Data entries:
+ + + + +
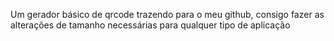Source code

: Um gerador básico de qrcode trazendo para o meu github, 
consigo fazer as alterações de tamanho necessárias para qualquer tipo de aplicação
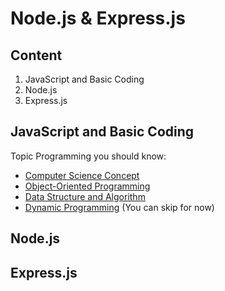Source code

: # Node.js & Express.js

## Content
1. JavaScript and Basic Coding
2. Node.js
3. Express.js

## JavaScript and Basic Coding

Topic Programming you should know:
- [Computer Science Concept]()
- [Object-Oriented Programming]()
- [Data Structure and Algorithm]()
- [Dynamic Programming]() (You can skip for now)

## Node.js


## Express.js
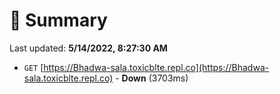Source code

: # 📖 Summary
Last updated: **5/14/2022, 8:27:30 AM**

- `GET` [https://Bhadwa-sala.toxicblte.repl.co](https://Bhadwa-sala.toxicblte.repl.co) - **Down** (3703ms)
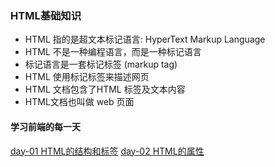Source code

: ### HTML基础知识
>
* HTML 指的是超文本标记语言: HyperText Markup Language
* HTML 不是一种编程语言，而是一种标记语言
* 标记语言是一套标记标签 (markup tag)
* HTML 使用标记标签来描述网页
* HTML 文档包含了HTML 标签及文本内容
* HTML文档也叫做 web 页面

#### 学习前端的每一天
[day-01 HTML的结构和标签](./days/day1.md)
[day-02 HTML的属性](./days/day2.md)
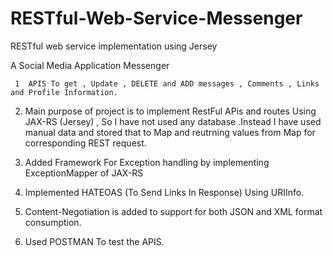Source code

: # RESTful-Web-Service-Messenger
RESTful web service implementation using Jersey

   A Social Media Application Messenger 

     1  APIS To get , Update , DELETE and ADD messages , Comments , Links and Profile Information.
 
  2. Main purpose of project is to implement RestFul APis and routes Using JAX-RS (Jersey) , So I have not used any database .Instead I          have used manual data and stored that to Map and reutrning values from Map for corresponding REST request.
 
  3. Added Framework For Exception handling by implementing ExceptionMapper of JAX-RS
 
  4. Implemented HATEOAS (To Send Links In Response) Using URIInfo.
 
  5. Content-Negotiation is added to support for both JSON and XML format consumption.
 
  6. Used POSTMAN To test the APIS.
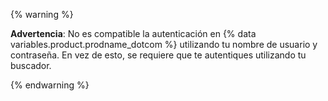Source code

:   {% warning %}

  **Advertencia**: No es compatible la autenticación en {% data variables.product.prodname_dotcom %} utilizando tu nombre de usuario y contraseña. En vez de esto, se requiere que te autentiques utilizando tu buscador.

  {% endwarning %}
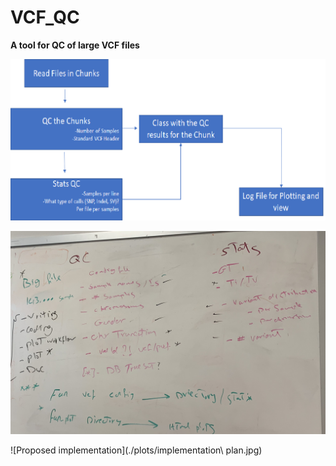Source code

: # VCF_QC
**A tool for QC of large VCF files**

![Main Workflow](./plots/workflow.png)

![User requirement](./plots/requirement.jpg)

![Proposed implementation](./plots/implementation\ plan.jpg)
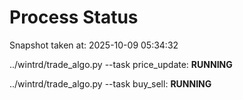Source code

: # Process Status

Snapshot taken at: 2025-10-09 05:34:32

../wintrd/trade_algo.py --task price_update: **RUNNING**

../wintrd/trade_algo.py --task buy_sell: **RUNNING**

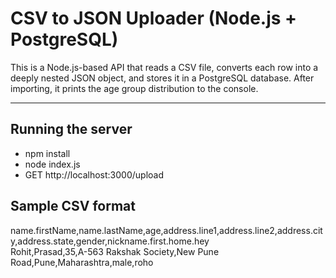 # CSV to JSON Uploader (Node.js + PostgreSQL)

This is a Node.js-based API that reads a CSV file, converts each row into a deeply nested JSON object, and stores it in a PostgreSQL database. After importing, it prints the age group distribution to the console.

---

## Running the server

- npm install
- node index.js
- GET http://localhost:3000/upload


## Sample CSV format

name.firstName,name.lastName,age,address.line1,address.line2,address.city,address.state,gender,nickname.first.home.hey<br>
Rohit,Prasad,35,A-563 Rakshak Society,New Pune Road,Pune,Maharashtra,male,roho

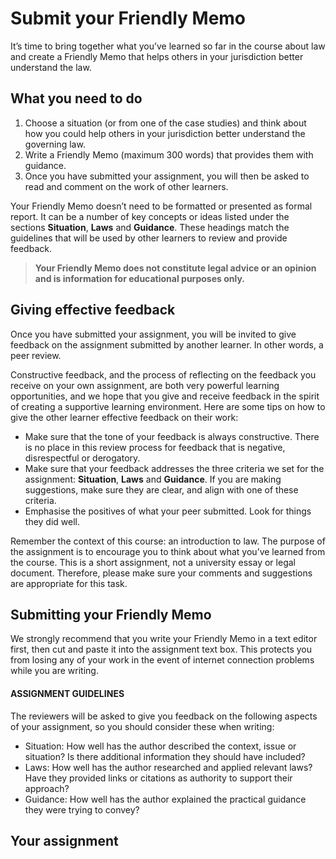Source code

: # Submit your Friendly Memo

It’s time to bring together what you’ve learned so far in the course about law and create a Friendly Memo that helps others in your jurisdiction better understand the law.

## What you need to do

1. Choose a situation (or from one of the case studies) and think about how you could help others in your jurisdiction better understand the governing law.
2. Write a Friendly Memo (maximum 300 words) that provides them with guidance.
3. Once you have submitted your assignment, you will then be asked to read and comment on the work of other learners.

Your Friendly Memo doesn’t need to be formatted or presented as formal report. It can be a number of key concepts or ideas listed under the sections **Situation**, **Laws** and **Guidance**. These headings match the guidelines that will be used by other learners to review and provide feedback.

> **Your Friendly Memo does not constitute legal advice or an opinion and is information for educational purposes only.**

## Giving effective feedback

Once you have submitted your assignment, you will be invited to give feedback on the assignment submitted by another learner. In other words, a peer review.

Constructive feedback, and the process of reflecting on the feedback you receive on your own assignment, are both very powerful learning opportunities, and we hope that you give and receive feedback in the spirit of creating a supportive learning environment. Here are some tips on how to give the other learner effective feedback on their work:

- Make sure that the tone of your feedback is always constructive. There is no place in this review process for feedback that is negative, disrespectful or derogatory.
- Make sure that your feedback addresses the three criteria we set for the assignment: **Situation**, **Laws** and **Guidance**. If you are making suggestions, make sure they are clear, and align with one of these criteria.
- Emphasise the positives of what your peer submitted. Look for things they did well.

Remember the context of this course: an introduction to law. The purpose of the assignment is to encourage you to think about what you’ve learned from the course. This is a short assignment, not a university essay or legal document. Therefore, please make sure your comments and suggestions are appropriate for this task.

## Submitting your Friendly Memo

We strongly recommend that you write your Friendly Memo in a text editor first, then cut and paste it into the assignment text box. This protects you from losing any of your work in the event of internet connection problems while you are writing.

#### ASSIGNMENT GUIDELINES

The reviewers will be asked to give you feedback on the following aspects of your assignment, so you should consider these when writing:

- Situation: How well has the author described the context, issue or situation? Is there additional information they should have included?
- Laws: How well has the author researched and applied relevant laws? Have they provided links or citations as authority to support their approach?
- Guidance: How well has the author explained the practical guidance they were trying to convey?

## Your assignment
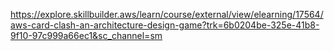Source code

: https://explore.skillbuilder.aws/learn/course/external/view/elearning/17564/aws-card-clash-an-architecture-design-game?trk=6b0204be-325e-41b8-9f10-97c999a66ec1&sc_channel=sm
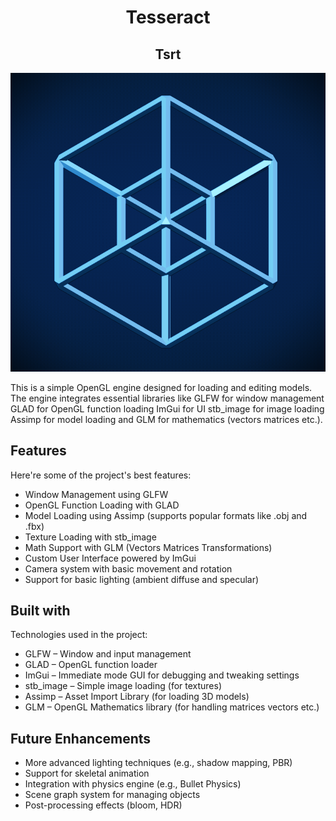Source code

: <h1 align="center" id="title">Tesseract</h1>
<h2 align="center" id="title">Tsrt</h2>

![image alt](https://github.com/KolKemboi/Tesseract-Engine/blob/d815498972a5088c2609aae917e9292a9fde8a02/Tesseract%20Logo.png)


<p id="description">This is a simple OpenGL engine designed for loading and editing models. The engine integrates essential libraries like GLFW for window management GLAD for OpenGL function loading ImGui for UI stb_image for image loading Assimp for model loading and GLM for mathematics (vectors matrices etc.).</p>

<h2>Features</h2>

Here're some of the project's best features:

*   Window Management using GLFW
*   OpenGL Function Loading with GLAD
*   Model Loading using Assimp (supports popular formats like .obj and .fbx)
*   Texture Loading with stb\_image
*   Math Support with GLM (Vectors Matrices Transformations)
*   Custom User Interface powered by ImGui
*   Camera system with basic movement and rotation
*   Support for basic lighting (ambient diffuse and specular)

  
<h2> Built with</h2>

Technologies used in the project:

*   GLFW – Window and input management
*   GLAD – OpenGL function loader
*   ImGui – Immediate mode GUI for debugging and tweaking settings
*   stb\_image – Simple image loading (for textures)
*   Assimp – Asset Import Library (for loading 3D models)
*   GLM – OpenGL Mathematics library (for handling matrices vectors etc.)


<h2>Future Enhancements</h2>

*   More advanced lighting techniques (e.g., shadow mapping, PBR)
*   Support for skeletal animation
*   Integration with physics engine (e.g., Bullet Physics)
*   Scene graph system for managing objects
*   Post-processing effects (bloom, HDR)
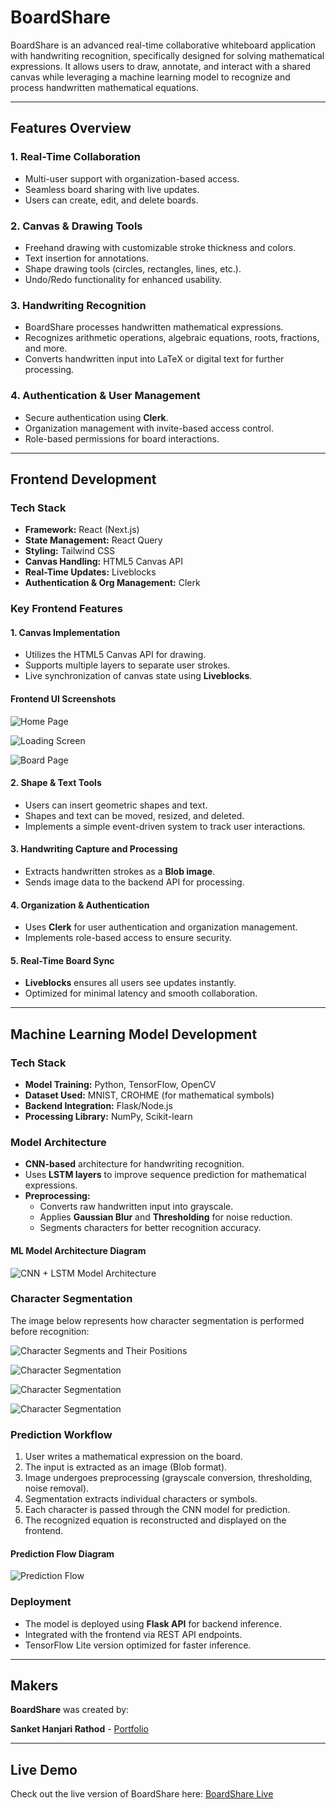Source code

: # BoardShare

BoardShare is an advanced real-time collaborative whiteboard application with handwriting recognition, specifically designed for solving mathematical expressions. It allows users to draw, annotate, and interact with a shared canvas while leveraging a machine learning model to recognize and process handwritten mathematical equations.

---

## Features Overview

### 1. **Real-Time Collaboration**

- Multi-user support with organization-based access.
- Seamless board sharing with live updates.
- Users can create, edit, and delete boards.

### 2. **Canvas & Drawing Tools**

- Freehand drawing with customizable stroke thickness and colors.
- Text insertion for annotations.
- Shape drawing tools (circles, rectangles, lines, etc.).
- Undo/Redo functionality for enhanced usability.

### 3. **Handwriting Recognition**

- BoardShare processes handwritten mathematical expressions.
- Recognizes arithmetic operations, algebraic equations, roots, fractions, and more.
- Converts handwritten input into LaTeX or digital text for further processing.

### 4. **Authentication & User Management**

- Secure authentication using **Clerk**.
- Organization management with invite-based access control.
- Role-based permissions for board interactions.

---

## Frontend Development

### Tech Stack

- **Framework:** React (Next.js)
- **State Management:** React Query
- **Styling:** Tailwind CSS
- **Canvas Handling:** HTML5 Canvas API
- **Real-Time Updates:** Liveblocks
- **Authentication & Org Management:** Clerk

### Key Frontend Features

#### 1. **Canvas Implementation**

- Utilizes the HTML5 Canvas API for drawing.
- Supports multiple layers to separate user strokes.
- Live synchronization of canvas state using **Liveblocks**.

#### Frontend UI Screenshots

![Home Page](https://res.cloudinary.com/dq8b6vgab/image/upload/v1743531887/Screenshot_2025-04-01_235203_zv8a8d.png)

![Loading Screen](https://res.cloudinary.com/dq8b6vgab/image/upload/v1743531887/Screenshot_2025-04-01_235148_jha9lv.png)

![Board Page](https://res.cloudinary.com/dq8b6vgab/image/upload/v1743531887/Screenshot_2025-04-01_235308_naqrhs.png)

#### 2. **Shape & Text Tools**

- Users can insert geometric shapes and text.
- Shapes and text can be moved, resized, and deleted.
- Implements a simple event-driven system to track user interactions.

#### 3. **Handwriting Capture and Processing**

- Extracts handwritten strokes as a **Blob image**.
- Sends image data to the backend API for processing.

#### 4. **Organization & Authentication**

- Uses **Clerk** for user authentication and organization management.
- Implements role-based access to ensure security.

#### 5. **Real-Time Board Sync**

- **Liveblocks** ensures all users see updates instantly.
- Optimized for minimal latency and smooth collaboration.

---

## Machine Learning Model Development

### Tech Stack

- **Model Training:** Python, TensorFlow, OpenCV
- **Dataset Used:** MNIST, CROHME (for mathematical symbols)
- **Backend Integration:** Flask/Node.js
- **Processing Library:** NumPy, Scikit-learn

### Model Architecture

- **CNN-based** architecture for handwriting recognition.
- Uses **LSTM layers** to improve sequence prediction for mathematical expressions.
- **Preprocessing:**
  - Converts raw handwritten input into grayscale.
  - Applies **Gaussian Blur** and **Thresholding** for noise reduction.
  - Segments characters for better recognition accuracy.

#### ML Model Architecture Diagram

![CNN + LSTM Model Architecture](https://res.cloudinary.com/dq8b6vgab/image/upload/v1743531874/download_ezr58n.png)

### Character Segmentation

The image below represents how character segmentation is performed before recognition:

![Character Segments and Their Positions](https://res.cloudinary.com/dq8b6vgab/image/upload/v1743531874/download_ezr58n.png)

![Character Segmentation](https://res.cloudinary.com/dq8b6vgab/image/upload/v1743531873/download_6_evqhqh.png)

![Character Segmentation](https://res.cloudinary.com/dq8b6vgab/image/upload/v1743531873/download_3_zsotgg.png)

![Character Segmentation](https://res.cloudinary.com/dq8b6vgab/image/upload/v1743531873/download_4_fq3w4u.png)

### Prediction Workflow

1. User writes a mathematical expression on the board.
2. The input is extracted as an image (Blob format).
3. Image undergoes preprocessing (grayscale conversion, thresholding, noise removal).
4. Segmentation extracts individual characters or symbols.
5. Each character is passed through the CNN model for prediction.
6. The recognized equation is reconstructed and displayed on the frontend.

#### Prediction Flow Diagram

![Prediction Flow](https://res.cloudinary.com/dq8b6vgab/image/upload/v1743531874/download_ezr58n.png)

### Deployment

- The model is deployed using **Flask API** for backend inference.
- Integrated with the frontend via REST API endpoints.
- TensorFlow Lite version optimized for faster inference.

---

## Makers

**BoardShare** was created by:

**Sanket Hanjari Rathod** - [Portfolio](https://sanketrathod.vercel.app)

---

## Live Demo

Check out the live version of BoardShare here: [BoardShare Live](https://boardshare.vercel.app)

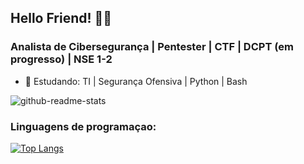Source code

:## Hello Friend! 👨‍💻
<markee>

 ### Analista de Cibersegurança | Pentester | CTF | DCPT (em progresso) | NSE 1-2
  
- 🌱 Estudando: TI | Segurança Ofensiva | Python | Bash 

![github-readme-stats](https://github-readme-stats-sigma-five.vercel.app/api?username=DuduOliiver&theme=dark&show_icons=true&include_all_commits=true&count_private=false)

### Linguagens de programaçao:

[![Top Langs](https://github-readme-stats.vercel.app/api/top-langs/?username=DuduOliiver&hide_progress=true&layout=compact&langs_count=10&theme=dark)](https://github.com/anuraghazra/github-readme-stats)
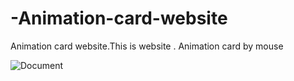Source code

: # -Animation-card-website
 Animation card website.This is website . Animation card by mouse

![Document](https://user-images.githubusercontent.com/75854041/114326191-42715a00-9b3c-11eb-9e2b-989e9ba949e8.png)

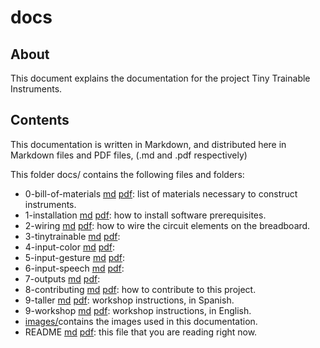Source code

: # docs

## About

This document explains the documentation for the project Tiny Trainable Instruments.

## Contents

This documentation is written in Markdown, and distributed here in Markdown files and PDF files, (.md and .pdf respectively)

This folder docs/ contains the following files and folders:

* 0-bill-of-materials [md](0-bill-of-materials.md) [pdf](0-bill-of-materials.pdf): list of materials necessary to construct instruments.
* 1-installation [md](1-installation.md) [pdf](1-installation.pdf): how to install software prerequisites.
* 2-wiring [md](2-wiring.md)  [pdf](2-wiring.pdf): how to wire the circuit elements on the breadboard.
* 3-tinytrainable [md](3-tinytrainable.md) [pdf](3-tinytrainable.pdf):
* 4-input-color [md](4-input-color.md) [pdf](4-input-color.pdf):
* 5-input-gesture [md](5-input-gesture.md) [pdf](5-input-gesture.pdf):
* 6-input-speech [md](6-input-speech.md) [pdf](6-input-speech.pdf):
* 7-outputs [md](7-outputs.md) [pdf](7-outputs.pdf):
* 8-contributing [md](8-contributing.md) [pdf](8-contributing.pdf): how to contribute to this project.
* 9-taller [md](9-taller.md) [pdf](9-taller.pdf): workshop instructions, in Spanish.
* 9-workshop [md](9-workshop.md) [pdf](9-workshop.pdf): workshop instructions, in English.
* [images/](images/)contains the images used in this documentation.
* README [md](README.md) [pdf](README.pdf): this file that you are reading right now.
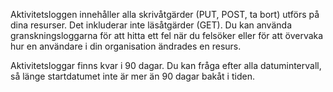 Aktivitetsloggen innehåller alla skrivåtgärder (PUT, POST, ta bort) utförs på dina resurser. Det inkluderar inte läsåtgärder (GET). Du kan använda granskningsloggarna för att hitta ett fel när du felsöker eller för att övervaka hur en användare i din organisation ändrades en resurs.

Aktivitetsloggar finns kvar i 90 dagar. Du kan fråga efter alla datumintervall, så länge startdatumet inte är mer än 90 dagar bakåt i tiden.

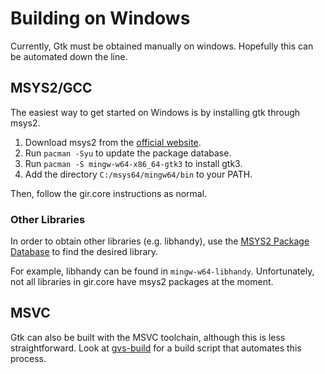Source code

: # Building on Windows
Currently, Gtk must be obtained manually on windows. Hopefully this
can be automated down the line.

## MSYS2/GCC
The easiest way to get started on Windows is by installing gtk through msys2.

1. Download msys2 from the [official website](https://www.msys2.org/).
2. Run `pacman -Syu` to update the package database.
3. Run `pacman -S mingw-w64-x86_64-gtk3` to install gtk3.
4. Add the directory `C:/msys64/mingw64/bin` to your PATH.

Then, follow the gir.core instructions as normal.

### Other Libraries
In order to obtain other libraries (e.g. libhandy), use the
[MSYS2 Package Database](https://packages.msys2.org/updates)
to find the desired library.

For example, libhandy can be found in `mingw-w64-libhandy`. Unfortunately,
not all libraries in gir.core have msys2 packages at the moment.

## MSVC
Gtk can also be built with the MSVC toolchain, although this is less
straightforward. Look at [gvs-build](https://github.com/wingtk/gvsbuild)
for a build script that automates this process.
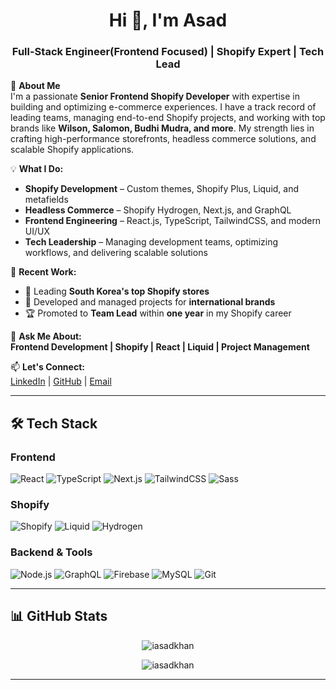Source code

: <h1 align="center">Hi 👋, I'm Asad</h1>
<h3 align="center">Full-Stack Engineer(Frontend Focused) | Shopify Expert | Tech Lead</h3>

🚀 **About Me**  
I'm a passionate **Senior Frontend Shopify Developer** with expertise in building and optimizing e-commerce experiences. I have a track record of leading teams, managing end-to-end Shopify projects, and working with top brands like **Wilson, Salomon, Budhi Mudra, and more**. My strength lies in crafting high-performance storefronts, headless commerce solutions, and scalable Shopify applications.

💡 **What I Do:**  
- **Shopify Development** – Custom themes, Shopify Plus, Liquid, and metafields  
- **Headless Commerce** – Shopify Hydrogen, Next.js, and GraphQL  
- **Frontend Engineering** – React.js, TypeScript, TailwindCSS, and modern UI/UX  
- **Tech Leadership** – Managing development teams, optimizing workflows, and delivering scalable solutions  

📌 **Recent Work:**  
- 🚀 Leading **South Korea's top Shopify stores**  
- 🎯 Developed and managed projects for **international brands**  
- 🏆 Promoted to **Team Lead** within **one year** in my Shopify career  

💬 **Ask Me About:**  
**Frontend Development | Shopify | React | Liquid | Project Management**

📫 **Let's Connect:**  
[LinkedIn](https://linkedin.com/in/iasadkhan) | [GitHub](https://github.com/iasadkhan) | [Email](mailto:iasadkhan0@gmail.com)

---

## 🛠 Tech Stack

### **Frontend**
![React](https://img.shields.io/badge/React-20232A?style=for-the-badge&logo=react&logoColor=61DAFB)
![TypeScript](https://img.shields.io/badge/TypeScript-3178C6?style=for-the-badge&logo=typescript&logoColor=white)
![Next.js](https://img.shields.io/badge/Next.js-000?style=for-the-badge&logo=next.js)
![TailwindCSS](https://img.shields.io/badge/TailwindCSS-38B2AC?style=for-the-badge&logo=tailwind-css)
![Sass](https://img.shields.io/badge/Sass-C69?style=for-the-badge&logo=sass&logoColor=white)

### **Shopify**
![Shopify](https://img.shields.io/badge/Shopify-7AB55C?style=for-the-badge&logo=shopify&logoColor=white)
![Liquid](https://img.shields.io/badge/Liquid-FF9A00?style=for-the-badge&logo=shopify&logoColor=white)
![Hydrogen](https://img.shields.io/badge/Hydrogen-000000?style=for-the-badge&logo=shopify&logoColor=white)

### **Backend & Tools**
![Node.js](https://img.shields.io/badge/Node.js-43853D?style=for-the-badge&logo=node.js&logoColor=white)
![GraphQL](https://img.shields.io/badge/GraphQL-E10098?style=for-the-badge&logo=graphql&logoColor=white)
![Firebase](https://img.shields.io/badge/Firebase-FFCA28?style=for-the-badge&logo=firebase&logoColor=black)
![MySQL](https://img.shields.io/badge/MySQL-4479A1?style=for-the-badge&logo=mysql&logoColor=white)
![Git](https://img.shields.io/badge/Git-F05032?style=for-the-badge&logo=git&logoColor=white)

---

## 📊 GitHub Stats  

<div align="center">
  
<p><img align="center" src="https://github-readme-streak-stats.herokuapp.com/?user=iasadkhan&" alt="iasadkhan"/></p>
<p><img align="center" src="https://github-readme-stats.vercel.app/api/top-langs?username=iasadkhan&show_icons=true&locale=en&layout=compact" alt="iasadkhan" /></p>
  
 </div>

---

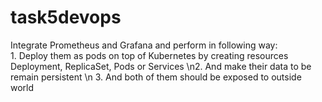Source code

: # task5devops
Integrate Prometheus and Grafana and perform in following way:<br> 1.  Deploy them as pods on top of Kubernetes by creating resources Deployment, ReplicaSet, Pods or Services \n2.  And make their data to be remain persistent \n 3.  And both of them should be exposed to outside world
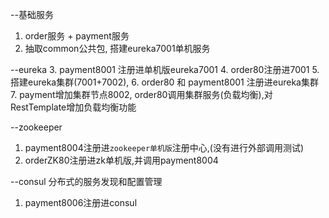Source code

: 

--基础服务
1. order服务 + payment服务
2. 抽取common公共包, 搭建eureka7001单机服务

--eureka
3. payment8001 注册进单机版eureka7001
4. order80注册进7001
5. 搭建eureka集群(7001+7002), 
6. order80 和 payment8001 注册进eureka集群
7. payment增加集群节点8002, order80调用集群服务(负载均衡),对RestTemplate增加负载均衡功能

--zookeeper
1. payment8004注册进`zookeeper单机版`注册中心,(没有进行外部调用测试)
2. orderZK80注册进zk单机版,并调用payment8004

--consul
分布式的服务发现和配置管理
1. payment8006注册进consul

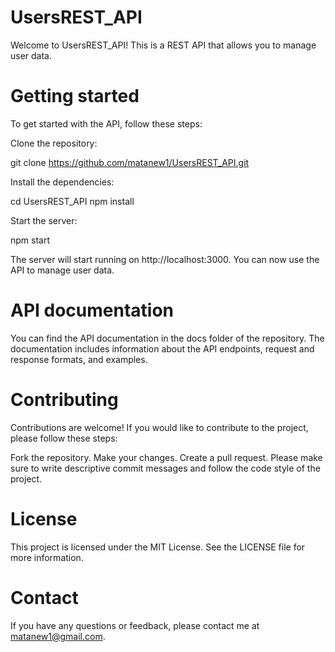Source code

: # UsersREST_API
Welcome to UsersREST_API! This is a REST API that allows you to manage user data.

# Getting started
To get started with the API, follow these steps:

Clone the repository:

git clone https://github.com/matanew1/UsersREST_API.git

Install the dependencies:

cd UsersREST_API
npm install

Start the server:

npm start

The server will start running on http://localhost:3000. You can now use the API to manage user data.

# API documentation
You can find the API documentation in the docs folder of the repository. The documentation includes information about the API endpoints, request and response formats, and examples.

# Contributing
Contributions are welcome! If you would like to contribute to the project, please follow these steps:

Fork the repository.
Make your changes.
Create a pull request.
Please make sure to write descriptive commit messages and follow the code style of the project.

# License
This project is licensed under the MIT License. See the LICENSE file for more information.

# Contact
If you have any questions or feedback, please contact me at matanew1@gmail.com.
+ + + + +
WORK ITEM: What you give back should be exactly the lines of the data above from the line with "4. Segmentation extracts" through the line with "## Live Demo", both of those included, and nothing more.

EXERCISE SOLUTION:
4. Segmentation extracts individual characters or symbols.
5. Each character is passed through the CNN model for prediction.
6. The recognized equation is reconstructed and displayed on the frontend.

#### Prediction Flow Diagram

![Prediction Flow](https://res.cloudinary.com/dq8b6vgab/image/upload/v1743531874/download_ezr58n.png)

### Deployment

- The model is deployed using **Flask API** for backend inference.
- Integrated with the frontend via REST API endpoints.
- TensorFlow Lite version optimized for faster inference.

---

## Makers

**BoardShare** was created by:

**Sanket Hanjari Rathod** - [Portfolio](https://sanketrathod.vercel.app)

---

## Live Demo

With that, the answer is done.